▶ _Supplied records_
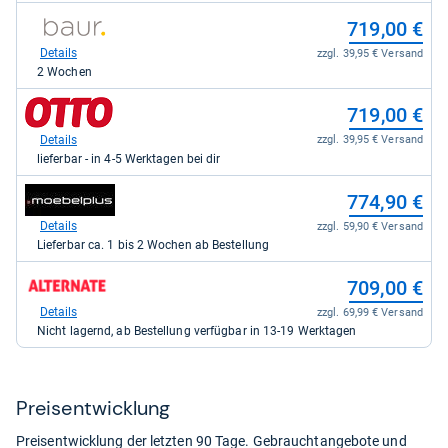
zum
zum
684,28 €
719,00 €
Shop:
Shop:
bei
bei
Details
Details
zzgl. 39,85 € Versand
zzgl. 39,95 € Versand
eBay
baur.de
Auf Lager
2 Wochen
für
für
684,28
719,00
zum
719,00 €
kaufen.
kaufen.
Shop:
bei
Details
zzgl. 39,95 € Versand
Otto.de
lieferbar - in 4-5 Werktagen bei dir
für
719,00
zum
774,90 €
kaufen.
Shop:
bei
Details
zzgl. 59,90 € Versand
moebelplus.de
Lieferbar ca. 1 bis 2 Wochen ab Bestellung
für
774,90
zum
709,00 €
kaufen.
Shop:
bei
Details
zzgl. 69,99 € Versand
Alternate
Nicht lagernd, ab Bestellung verfügbar in 13-19 Werktagen
für
709,00
kaufen.
Preis­ent­wick­lung
Preisentwicklung der letzten 90 Tage. Gebrauchtangebote und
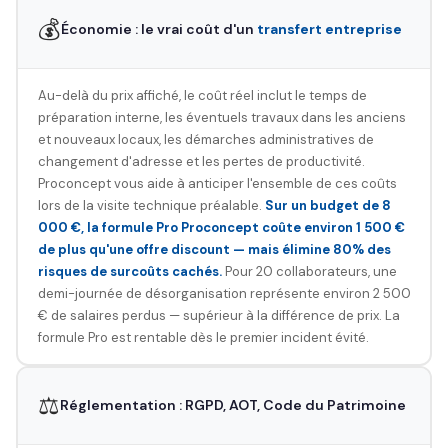
💰
Économie : le vrai coût d'un
transfert entreprise
Au-delà du prix affiché, le coût réel inclut le temps de
préparation interne, les éventuels travaux dans les anciens
et nouveaux locaux, les démarches administratives de
changement d'adresse et les pertes de productivité.
Proconcept vous aide à anticiper l'ensemble de ces coûts
lors de la visite technique préalable.
Sur un budget de 8
000 €, la formule Pro Proconcept coûte environ 1 500 €
de plus qu'une offre discount — mais élimine 80% des
risques de surcoûts cachés.
Pour 20 collaborateurs, une
demi-journée de désorganisation représente environ 2 500
€ de salaires perdus — supérieur à la différence de prix. La
formule Pro est rentable dès le premier incident évité.
⚖️
Réglementation : RGPD, AOT, Code du Patrimoine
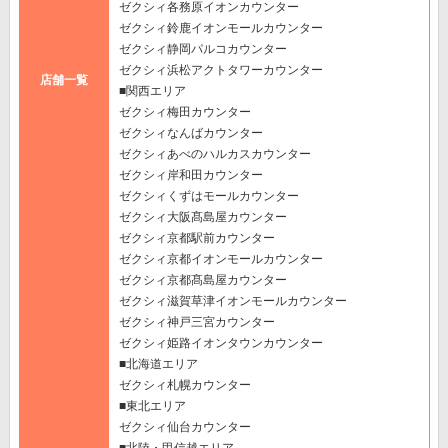
ゼクシィ各務原イオンカウンター
ゼクシィ鈴鹿イオンモールカウンター
ゼクシィ静岡パルコカウンター
ゼクシィ浜松アクトタワーカウンター
店舗一覧
■関西エリア
ゼクシィ梅田カウンター
ゼクシィなんばカウンター
ゼクシィあべのハルカスカウンター
ゼクシィ岸和田カウンター
ゼクシィくずはモールカウンター
ゼクシィ大阪髙島屋カウンター
ゼクシィ京都駅前カウンター
ゼクシィ京都イオンモールカウンター
ゼクシィ京都髙島屋カウンター
ゼクシィ滋賀草津イオンモールカウンター
ゼクシィ神戸三宮カウンター
ゼクシィ姫路イオンタウンカウンター
■北海道エリア
ゼクシィ札幌カウンター
■東北エリア
ゼクシィ仙台カウンター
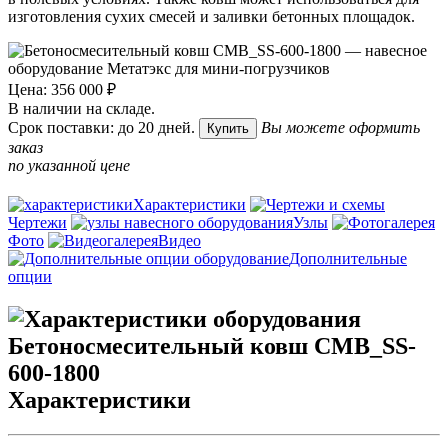
изготовления сухих смесей и заливки бетонных площадок.
Цена: 356 000 ₽
В наличии на складе.
Срок поставки: до 20 дней.
Вы можете оформить
Купить
заказ
по указанной цене
Характеристики
Чертежи
Узлы
Фото
Видео
Дополнительные
опции
Характеристики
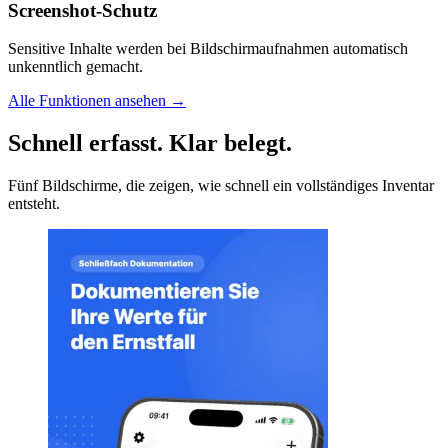
Screenshot-Schutz
Sensitive Inhalte werden bei Bildschirmaufnahmen automatisch
unkenntlich gemacht.
Alle Funktionen ansehen →
Schnell erfasst. Klar belegt.
Fünf Bildschirme, die zeigen, wie schnell ein vollständiges Inventar
entsteht.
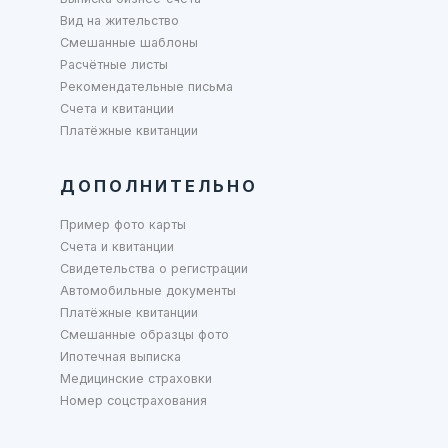
Вид на жительство
Смешанные шаблоны
Расчётные листы
Рекомендательные письма
Счета и квитанции
Платёжные квитанции
ДОПОЛНИТЕЛЬНО
Пример фото карты
Счета и квитанции
Свидетельства о регистрации
Автомобильные документы
Платёжные квитанции
Смешанные образцы фото
Ипотечная выписка
Медицинские страховки
Номер соцстрахования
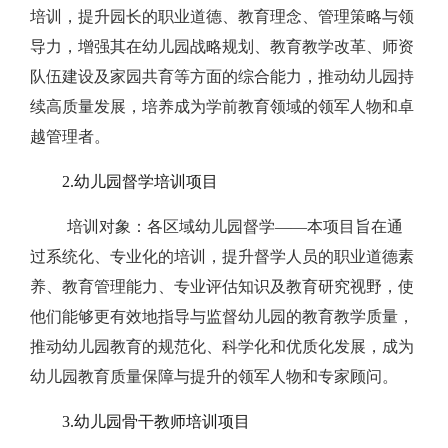
培训，提升园长的职业道德、教育理念、管理策略与领
导力，增强其在幼儿园战略规划、教育教学改革、师资
队伍建设及家园共育等方面的综合能力，推动幼儿园持
续高质量发展，培养成为学前教育领域的领军人物和卓
越管理者。
2.幼儿园督学培训项目
培训对象：各区域幼儿园督学——本项目旨在通
过系统化、专业化的培训，提升督学人员的职业道德素
养、教育管理能力、专业评估知识及教育研究视野，使
他们能够更有效地指导与监督幼儿园的教育教学质量，
推动幼儿园教育的规范化、科学化和优质化发展，成为
幼儿园教育质量保障与提升的领军人物和专家顾问。
3.幼儿园骨干教师培训项目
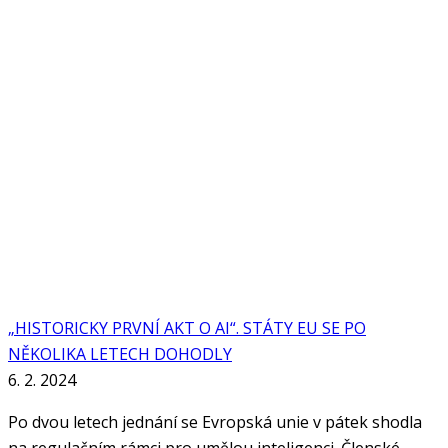
„HISTORICKY PRVNÍ AKT O AI“. STÁTY EU SE PO
NĚKOLIKA LETECH DOHODLY
6. 2. 2024
Po dvou letech jednání se Evropská unie v pátek shodla
na regulačním rámci pro umělou inteligenci. Členské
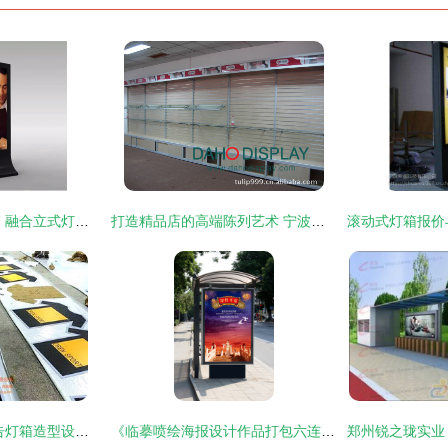
通春智能垃圾回收箱 融合立式灯箱的多功能环保设计
打造精品店的高端陈列艺术 宁波大禾展示架与铝合金灯箱架的魅力
创意无限 亚克力广告灯箱造型设计与实现
《临摹喷绘海报设计作品打包六连发 灯箱视觉的无限可能》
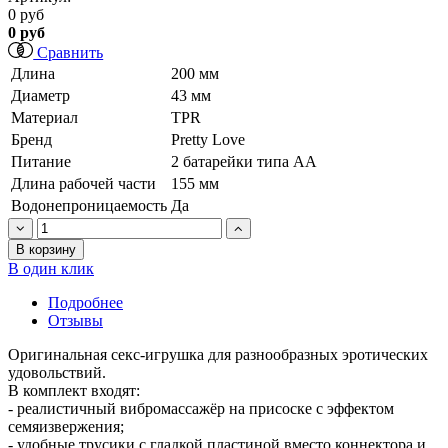
0 руб
0 руб
Сравнить
Длина
200 мм
Диаметр
43 мм
Материал
TPR
Бренд
Pretty Love
Питание
2 батарейки типа АА
Длина рабочей части
155 мм
Водонепроницаемость
Да
В корзину
В один клик
Подробнее
Отзывы
Оригинальная секс-игрушка для разнообразных эротических
удовольствий.
В комплект входят:
- реалистичный вибромассажёр на присоске с эффектом
семяизвержения;
- удобные трусики с гладкой пластиной вместо коннектора и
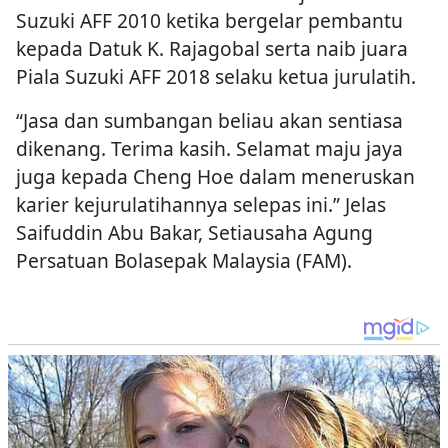
Suzuki AFF 2010 ketika bergelar pembantu
kepada Datuk K. Rajagobal serta naib juara
Piala Suzuki AFF 2018 selaku ketua jurulatih.
“Jasa dan sumbangan beliau akan sentiasa
dikenang. Terima kasih. Selamat maju jaya
juga kepada Cheng Hoe dalam meneruskan
karier kejurulatihannya selepas ini.” Jelas
Saifuddin Abu Bakar, Setiausaha Agung
Persatuan Bolasepak Malaysia (FAM).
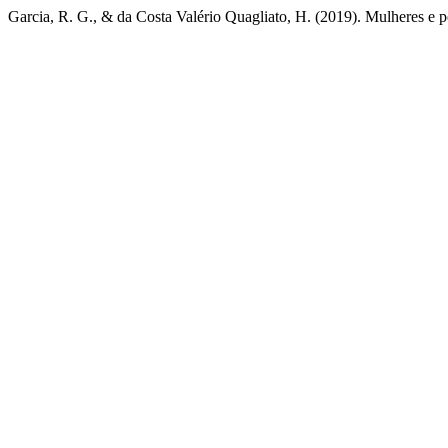
Garcia, R. G., & da Costa Valério Quagliato, H. (2019). Mulheres e po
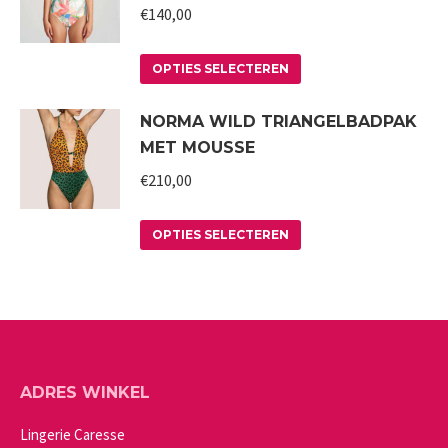
variaties.
€
140,00
de
Deze
productpagina
Dit
optie
OPTIES SELECTEREN
product
kan
NORMA WILD TRIANGELBADPAK
heeft
gekozen
MET MOUSSE
meerdere
worden
variaties.
€
210,00
op
Deze
de
Dit
optie
productpagina
OPTIES SELECTEREN
product
kan
heeft
gekozen
meerdere
worden
variaties.
op
Deze
de
ADRES WINKEL
optie
productpagina
kan
Lingerie Caresse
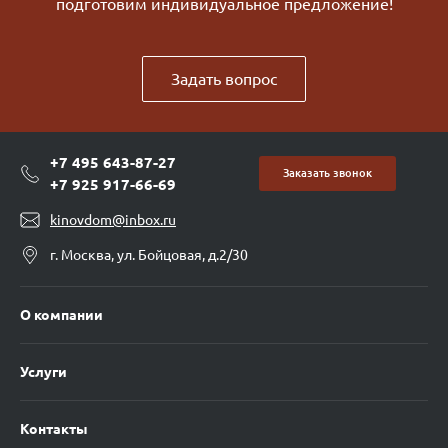
подготовим индивидуальное предложение!
Задать вопрос
+7 495 643-87-27
Заказать звонок
+7 925 917-66-69
kinovdom@inbox.ru
г. Москва, ул. Бойцовая, д.2/30
О компании
Услуги
Контакты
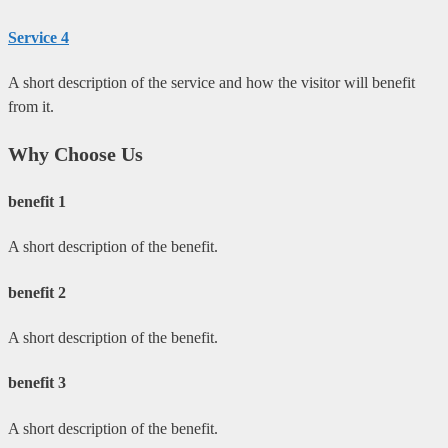
Service 4
A short description of the service and how the visitor will benefit
from it.
Why Choose Us
benefit 1
A short description of the benefit.
benefit 2
A short description of the benefit.
benefit 3
A short description of the benefit.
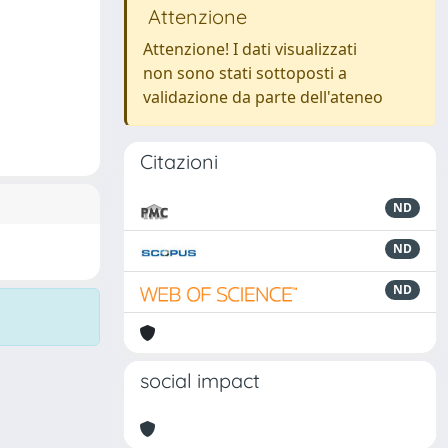
Attenzione
Attenzione! I dati visualizzati
non sono stati sottoposti a
validazione da parte dell'ateneo
Citazioni
ND
ND
ND
social impact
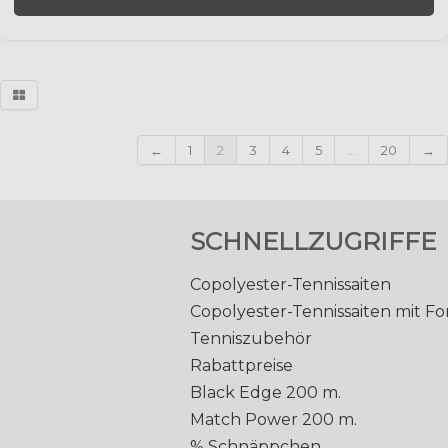
←
1
2
3
4
5
...
20
→
SCHNELLZUGRIFFE
Copolyester-Tennissaiten
Copolyester-Tennissaiten mit F
Tenniszubehör
Rabattpreise
Black Edge 200 m.
Match Power 200 m.
% Schnäppchen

▶ _Activity_
Write out every line above exactly as it is, leaving out the pictures.

▶ _Written solution_
zum
zum
684,28 €
719,00 €
Shop:
Shop:
bei
bei
Details
Details
zzgl. 39,85 € Versand
zzgl. 39,95 € Versand
eBay
baur.de
Auf Lager
2 Wochen
für
für
684,28
719,00
zum
719,00 €
kaufen.
kaufen.
Shop:
bei
Details
zzgl. 39,95 € Versand
Otto.de
lieferbar - in 4-5 Werktagen bei dir
für
719,00
zum
774,90 €
kaufen.
Shop:
bei
Details
zzgl. 59,90 € Versand
moebelplus.de
Lieferbar ca. 1 bis 2 Wochen ab Bestellung
für
774,90
zum
709,00 €
kaufen.
Shop:
bei
Details
zzgl. 69,99 € Versand
Alternate
Nicht lagernd, ab Bestellung verfügbar in 13-19 Werktagen
für
709,00
kaufen.
Preis­ent­wick­lung
Preisentwicklung der letzten 90 Tage. Gebrauchtangebote und
💰
Économie : le vrai coût d'un
transfert entreprise
Au-delà du prix affiché, le coût réel inclut le temps de
préparation interne, les éventuels travaux dans les anciens
et nouveaux locaux, les démarches administratives de
changement d'adresse et les pertes de productivité.
Proconcept vous aide à anticiper l'ensemble de ces coûts
lors de la visite technique préalable.
Sur un budget de 8
000 €, la formule Pro Proconcept coûte environ 1 500 €
de plus qu'une offre discount — mais élimine 80% des
risques de surcoûts cachés.
Pour 20 collaborateurs, une
demi-journée de désorganisation représente environ 2 500
€ de salaires perdus — supérieur à la différence de prix. La
formule Pro est rentable dès le premier incident évité.
⚖️
Réglementation : RGPD, AOT, Code du Patrimoine
ゼクシィ各務原イオンカウンター
ゼクシィ鈴鹿イオンモールカウンター
ゼクシィ静岡パルコカウンター
ゼクシィ浜松アクトタワーカウンター
店舗一覧
■関西エリア
ゼクシィ梅田カウンター
ゼクシィなんばカウンター
ゼクシィあべのハルカスカウンター
ゼクシィ岸和田カウンター
ゼクシィくずはモールカウンター
ゼクシィ大阪髙島屋カウンター
ゼクシィ京都駅前カウンター
ゼクシィ京都イオンモールカウンター
ゼクシィ京都髙島屋カウンター
ゼクシィ滋賀草津イオンモールカウンター
ゼクシィ神戸三宮カウンター
ゼクシィ姫路イオンタウンカウンター
■北海道エリア
ゼクシィ札幌カウンター
■東北エリア
ゼクシィ仙台カウンター
изготовления сухих смесей и заливки бетонных площадок.
Цена: 356 000 ₽
В наличии на складе.
Срок поставки: до 20 дней.
Вы можете оформить
Купить
заказ
по указанной цене
Характеристики
Чертежи
Узлы
Фото
Видео
Дополнительные
опции
Характеристики
Screenshot-Schutz
Sensitive Inhalte werden bei Bildschirmaufnahmen automatisch
unkenntlich gemacht.
Alle Funktionen ansehen →
Schnell erfasst. Klar belegt.
Fünf Bildschirme, die zeigen, wie schnell ein vollständiges Inventar
entsteht.
Вид на жительство
Смешанные шаблоны
Расчётные листы
Рекомендательные письма
Счета и квитанции
Платёжные квитанции
ДОПОЛНИТЕЛЬНО
Пример фото карты
Счета и квитанции
Свидетельства о регистрации
Автомобильные документы
Платёжные квитанции
Смешанные образцы фото
Ипотечная выписка
Медицинские страховки
Номер соцстрахования
培训，提升园长的职业道德、教育理念、管理策略与领
导力，增强其在幼儿园战略规划、教育教学改革、师资
队伍建设及家园共育等方面的综合能力，推动幼儿园持
续高质量发展，培养成为学前教育领域的领军人物和卓
越管理者。
2.幼儿园督学培训项目
培训对象：各区域幼儿园督学——本项目旨在通
过系统化、专业化的培训，提升督学人员的职业道德素
养、教育管理能力、专业评估知识及教育研究视野，使
他们能够更有效地指导与监督幼儿园的教育教学质量，
推动幼儿园教育的规范化、科学化和优质化发展，成为
幼儿园教育质量保障与提升的领军人物和专家顾问。
3.幼儿园骨干教师培训项目
„HISTORICKY PRVNÍ AKT O AI“. STÁTY EU SE PO
NĚKOLIKA LETECH DOHODLY
6. 2. 2024
Po dvou letech jednání se Evropská unie v pátek shodla
na regulačním rámci pro umělou inteligenci. Členské
通春智能垃圾回收箱 融合立式灯箱的多功能环保设计
打造精品店的高端陈列艺术 宁波大禾展示架与铝合金灯箱架的魅力
创意无限 亚克力广告灯箱造型设计与实现
《临摹喷绘海报设计作品打包六连发 灯箱视觉的无限可能》
0 руб
0 руб
Сравнить
Длина
200 мм
Диаметр
43 мм
Материал
TPR
Бренд
Pretty Love
Питание
2 батарейки типа АА
Длина рабочей части
155 мм
Водонепроницаемость
Да
В корзину
В один клик
Подробнее
Отзывы
Оригинальная секс-игрушка для разнообразных эротических
удовольствий.
В комплект входят:
- реалистичный вибромассажёр на присоске с эффектом
семяизвержения;
- удобные трусики с гладкой пластиной вместо коннектора и
Suzuki AFF 2010 ketika bergelar pembantu
kepada Datuk K. Rajagobal serta naib juara
Piala Suzuki AFF 2018 selaku ketua jurulatih.
“Jasa dan sumbangan beliau akan sentiasa
dikenang. Terima kasih. Selamat maju jaya
juga kepada Cheng Hoe dalam meneruskan
karier kejurulatihannya selepas ini.” Jelas
Saifuddin Abu Bakar, Setiausaha Agung
Persatuan Bolasepak Malaysia (FAM).
Garcia, R. G., & da Costa Valério Quagliato, H. (2019). Mulheres e po
variaties.
€
140,00
de
Deze
productpagina
Dit
optie
OPTIES SELECTEREN
product
kan
NORMA WILD TRIANGELBADPAK
heeft
gekozen
MET MOUSSE
meerdere
worden
variaties.
€
210,00
op
Deze
de
Dit
optie
productpagina
OPTIES SELECTEREN
product
kan
heeft
gekozen
meerdere
worden
variaties.
op
Deze
de
ADRES WINKEL
optie
productpagina
kan
Lingerie Caresse
подготовим индивидуальное предложение!
Задать вопрос
+7 495 643-87-27
Заказать звонок
+7 925 917-66-69
kinovdom@inbox.ru
г. Москва, ул. Бойцовая, д.2/30
О компании
Услуги
Контакты
Service 4
A short description of the service and how the visitor will benefit
from it.
Why Choose Us
benefit 1
A short description of the benefit.
benefit 2
A short description of the benefit.
benefit 3
A short description of the benefit.
Attenzione
Attenzione! I dati visualizzati
non sono stati sottoposti a
validazione da parte dell'ateneo
Citazioni
ND
ND
ND
social impact
←
1
2
3
4
5
...
20
→
SCHNELLZUGRIFFE
Copolyester-Tennissaiten
Copolyester-Tennissaiten mit F
Tenniszubehör
Rabattpreise
Black Edge 200 m.
Match Power 200 m.
% Schnäppchen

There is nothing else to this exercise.